Hawaii’s False Alert & The Elephant In The Room

Advertisements

“Seek shelter immediately. This is not a drill.”

Early on Saturday, January 13, Hawaiians were upended with the island-wide alert across their TVs and phones. It warned unsuspecting residents that a ballistic missile was inbound.

Islanders scurried to find shelter and, in what they feared might be their last minutes on Earth, sent frantic messages to their loved ones. Looped images of a child being lowered into a manhole were broadcast all over the world.

The only good thing, if you want to call it that, was that the alert was a false alarm. It was retracted 38 minutes later.

The Hawaii false alarm incident was not the first of its kind. For more than 60 years, human and computer error, close-call incidents have startled governments into high alert action causing horrific excitement. 

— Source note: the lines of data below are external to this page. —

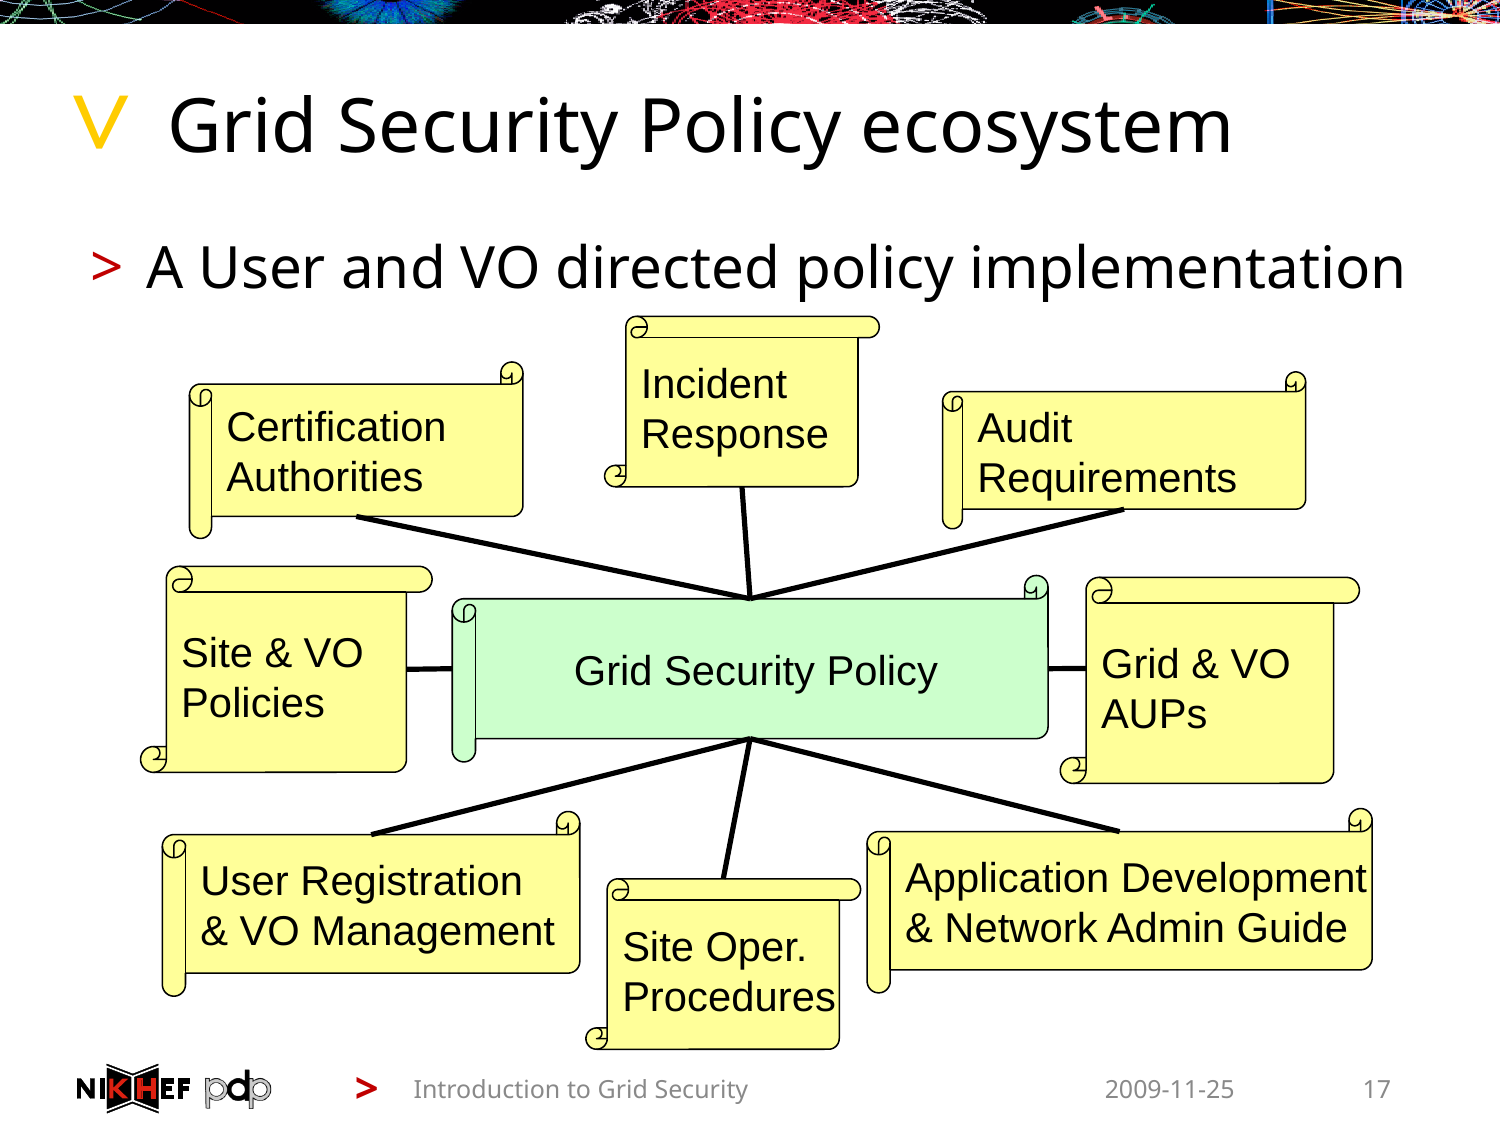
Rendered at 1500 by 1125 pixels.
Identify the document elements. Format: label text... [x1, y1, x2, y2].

text_box 2009-11-25 [1089, 1066, 1266, 1103]
text_box User Registration & VO Management [162, 811, 580, 997]
text_box Certification Authorities [189, 362, 523, 539]
text_box Audit Requirements [942, 371, 1306, 529]
text_box Application Development & Network Admin Guide [867, 808, 1373, 993]
text_box Site & VO Policies [140, 566, 433, 773]
list A User and VO directed policy implementation [75, 222, 1426, 1005]
text_box 20 [1347, 1066, 1426, 1102]
text_box Grid & VO AUPs [1060, 577, 1360, 784]
text_box Site Oper. Procedures [585, 878, 861, 1050]
text_box Grid Security Policy [452, 575, 1049, 762]
text_box Incident Response [604, 316, 880, 487]
text_box Introduction to Grid Security [398, 1066, 938, 1103]
title Grid Security Policy ecosystem [152, 56, 1426, 188]
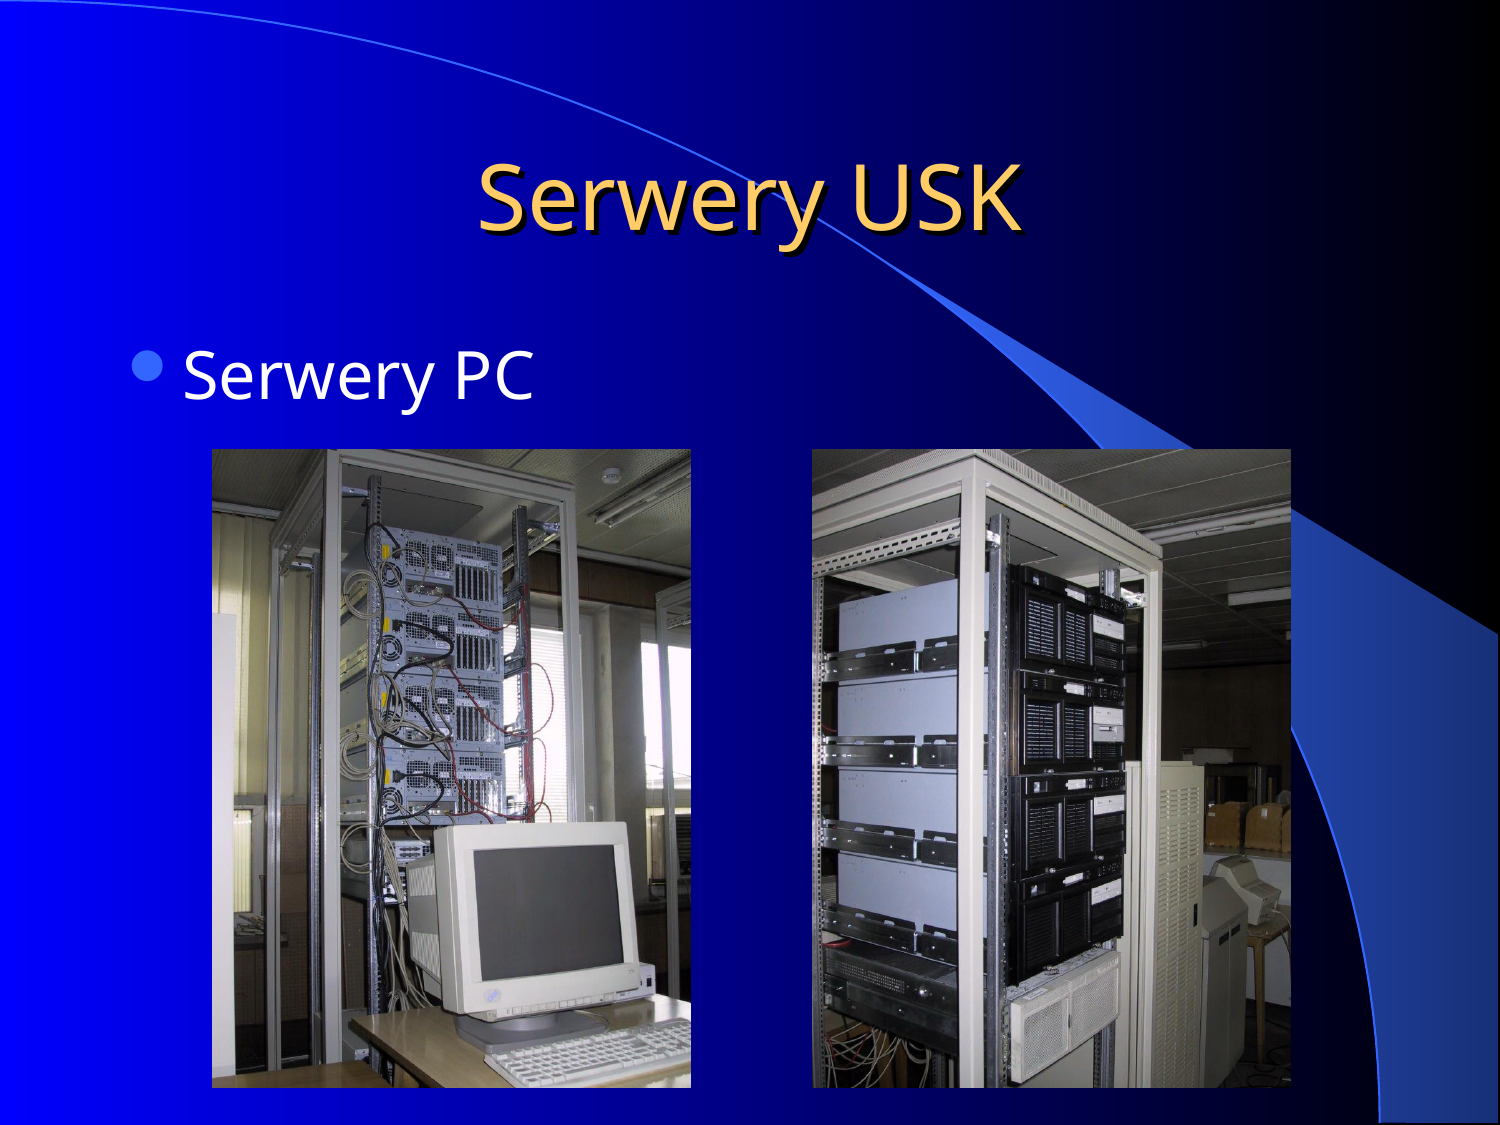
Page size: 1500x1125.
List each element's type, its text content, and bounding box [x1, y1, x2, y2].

list Serwery PC [112, 324, 1388, 1000]
picture [212, 449, 691, 1088]
picture [812, 449, 1291, 1088]
title Serwery USK [112, 99, 1388, 288]
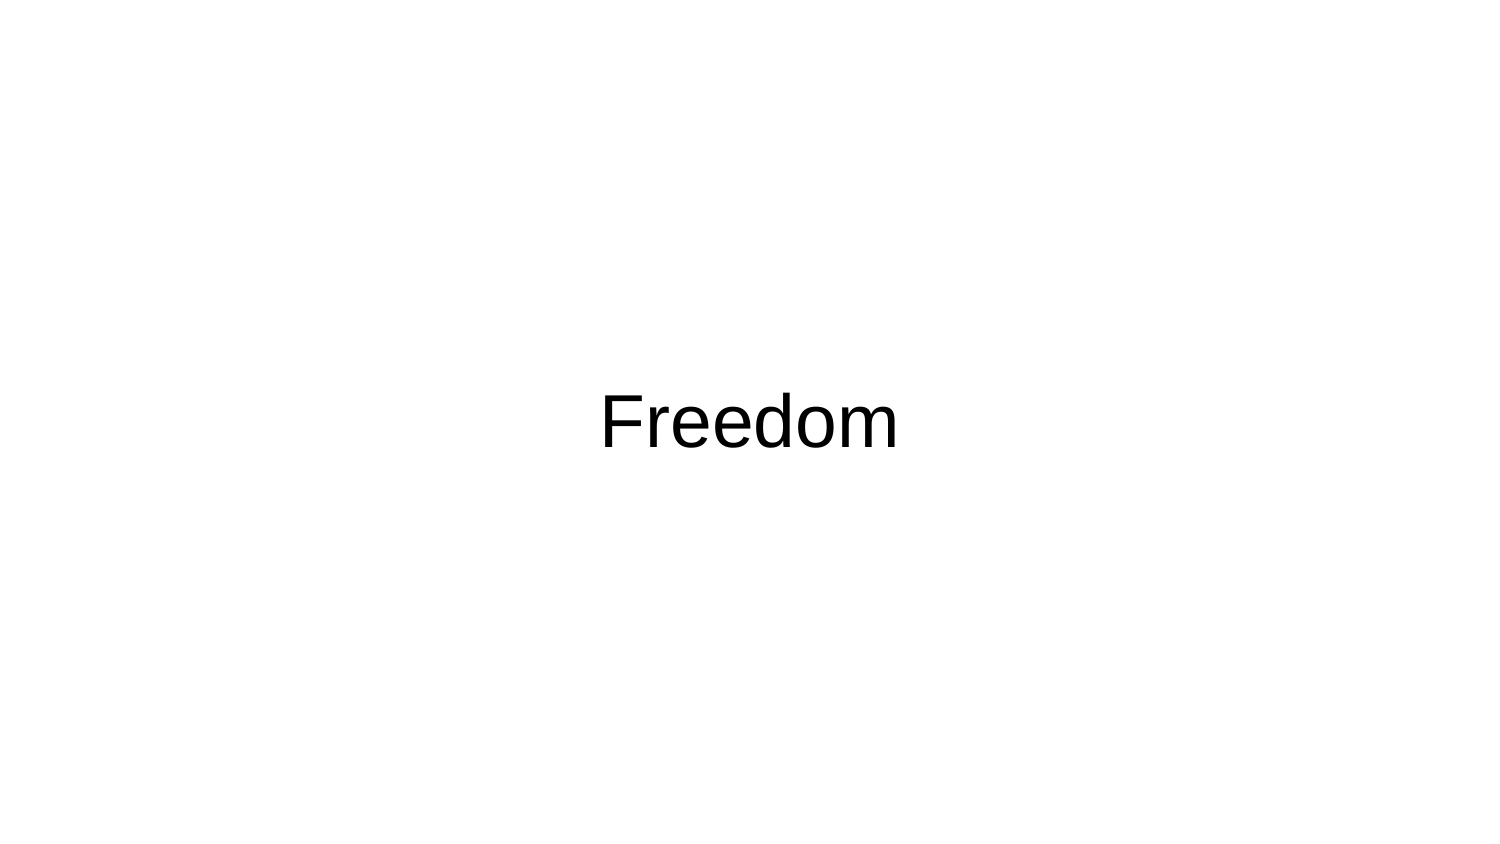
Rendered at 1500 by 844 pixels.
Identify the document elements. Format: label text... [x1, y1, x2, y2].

title Freedom [51, 352, 1449, 491]
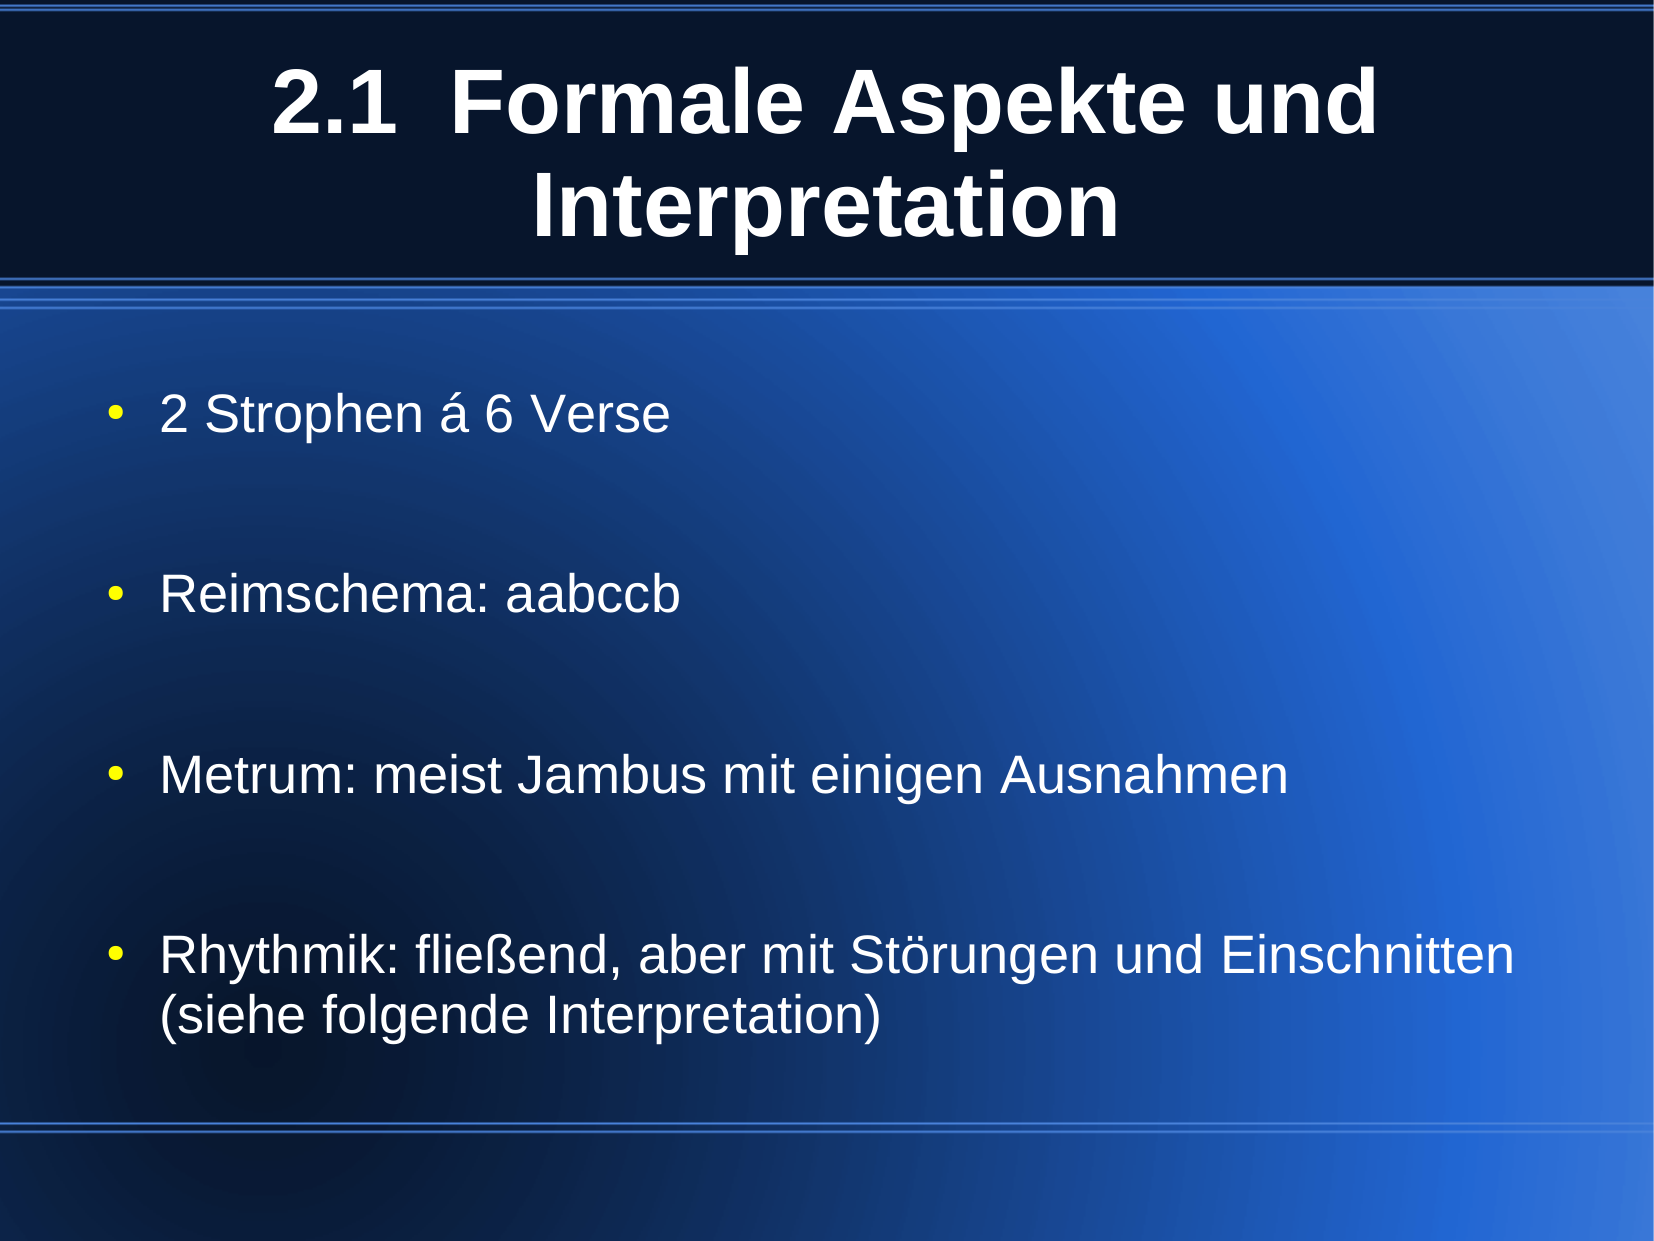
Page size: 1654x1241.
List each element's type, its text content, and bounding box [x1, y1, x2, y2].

title 2.1 Formale Aspekte und Interpretation [82, 49, 1571, 257]
list 2 Strophen á 6 Verse Reimschema: aabccb Metrum: meist Jambus mit einigen Ausnahmen Rhythmik: fließend, aber mit Störungen und Einschnitten (siehe folgende Interpretation) [88, 383, 1577, 1136]
picture [0, 0, 1654, 1241]
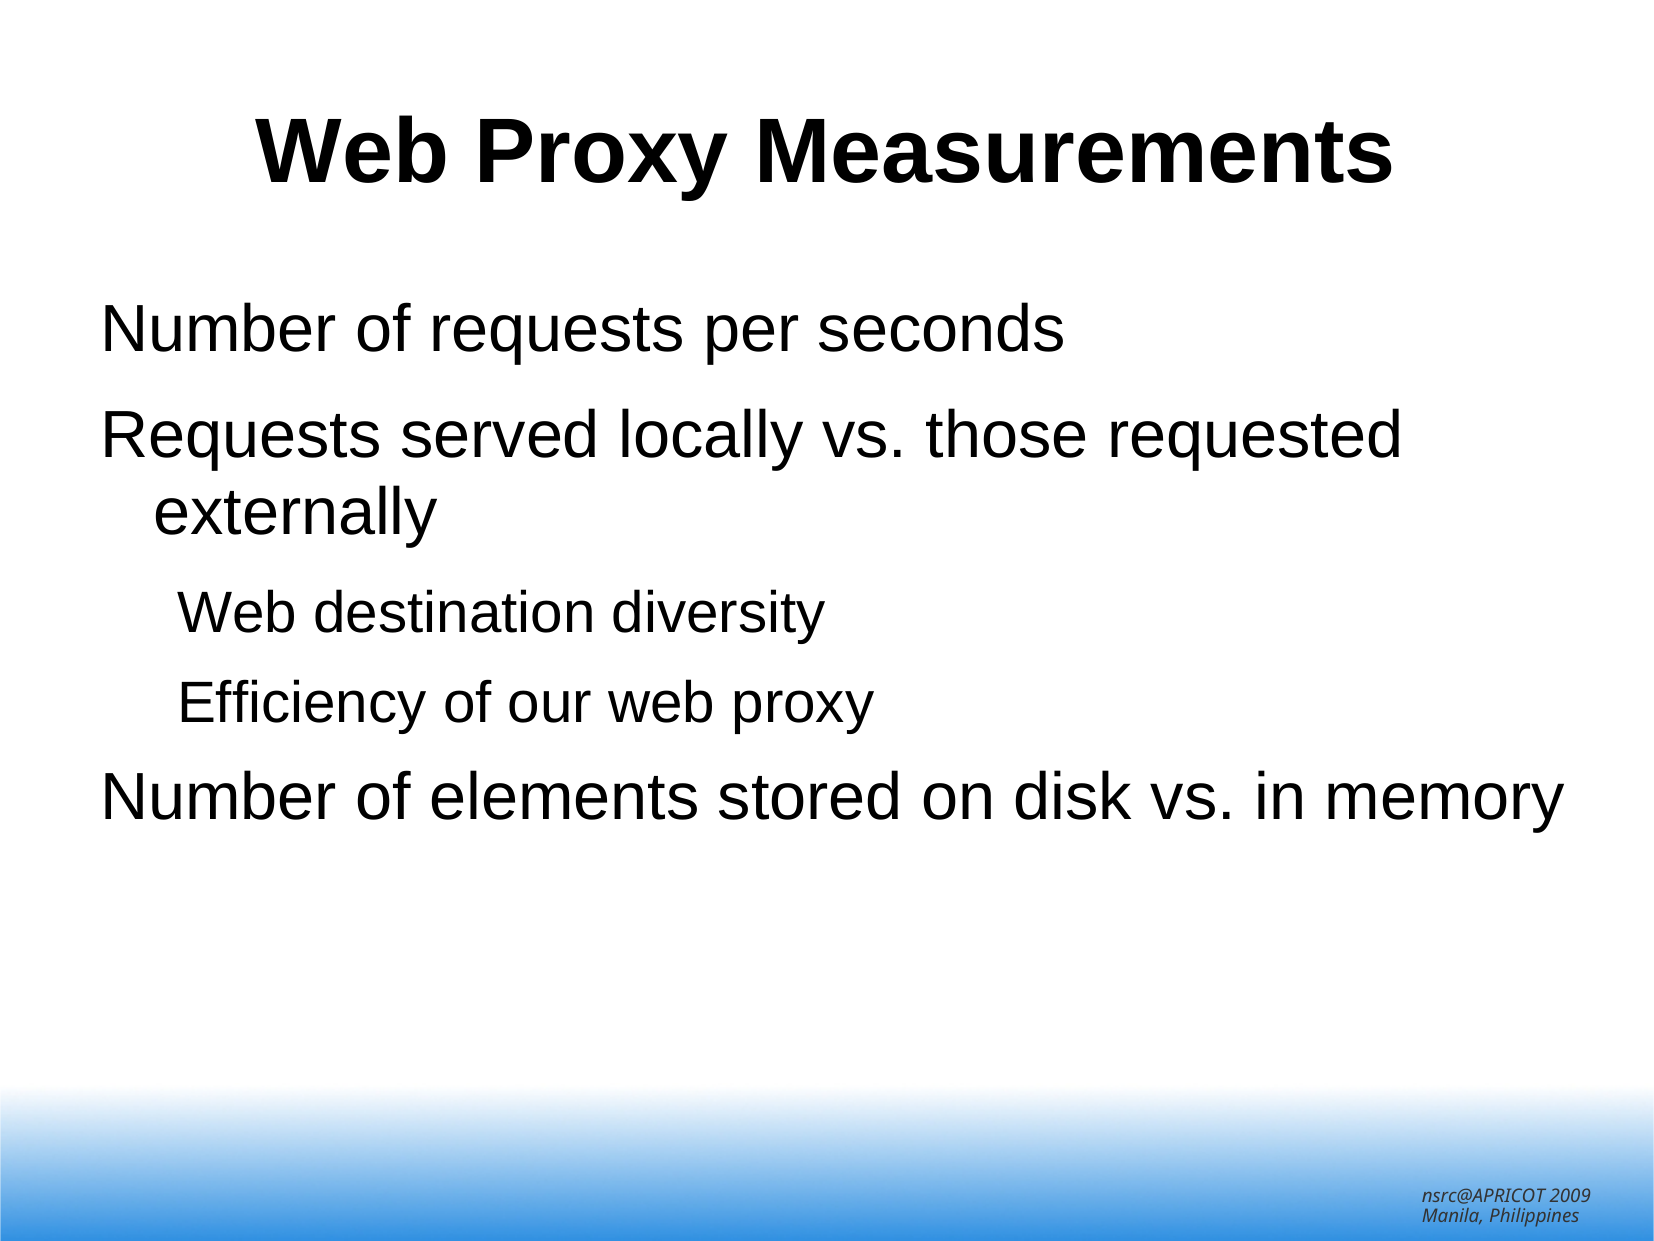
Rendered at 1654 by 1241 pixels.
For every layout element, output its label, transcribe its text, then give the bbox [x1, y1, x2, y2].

picture [0, 1083, 1654, 1241]
list Number of requests per seconds Requests served locally vs. those requested externally Web destination diversity Efficiency of our web proxy Number of elements stored on disk vs. in memory [82, 290, 1571, 1094]
title Web Proxy Measurements [82, 56, 1571, 249]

Some folks old enough to remember pre-millennial times may recall the 1979 incident when National Security Advisor Zbigniew Brzezinski was awakened in the wee hours of the morning with news that Russia had launched 250 nuclear missiles at the United States. Every possible war function was put on alert, only to discover later that a NORAD (North American Aerospace Defense Command) employee inadvertently tricked the system into thinking a missile strike was imminent by loading a training simulation scenario into an operational computer.

In the aftermath of what has been described as human error, Hawaii’s governor, David Ige, has assigned National Guard Brigadier General Kenneth Hara to conduct a “thorough review” of the alert that was mistakenly sent by an employee of the Emergency Management Agency.

Ige assured residents that, “Children going down manholes, stores closing their doors to those seeking shelter, and cars driving at high speeds cannot happen again. We will do a better job of educating the public. Let me be clear: False notifications and waiting for what felt like an eternity will not happen again,” said the governor. “You have my promise on this.”

Predictably, President Trump dismissed the incident, calling it a “state thing,” adding “Well, we hope it won’t happen again. But part of it is that people are on edge, but maybe, eventually, we’ll solve the problem so they won’t have to be so on edge.”

Perhaps that was meant as a “no problemo” smokescreen to diffuse the elephant in the room: since Trump has taken office, he’s done nothing to assuage tensions with North Korea and its unstable dictator, Kim Jong-un, but has chosen instead to poke a stick at the sleeping North Korea dragon that may or may not have a nuclear arsenal big enough to start World War III and possible annihilate the Earth. Why not stop the infantile swordplay and name-calling and take this deadly issue seriously?

Past presidents and world leaders, Franklin Delano Roosevelt, Dwight Eisenhower, and Winston Churchill among them, have led their countries through “wars to end all wars.” Their citizens looked up to them and turned to them in times of deadly crisis for reassurance, for leadership, and for direction. It remains to be seen whether history will have the same to report of the reality TV personality in the White House, but the chances are slim that he will join the ranks of esteemed world leaders. We can only hope the planet will survive so we can write those history books.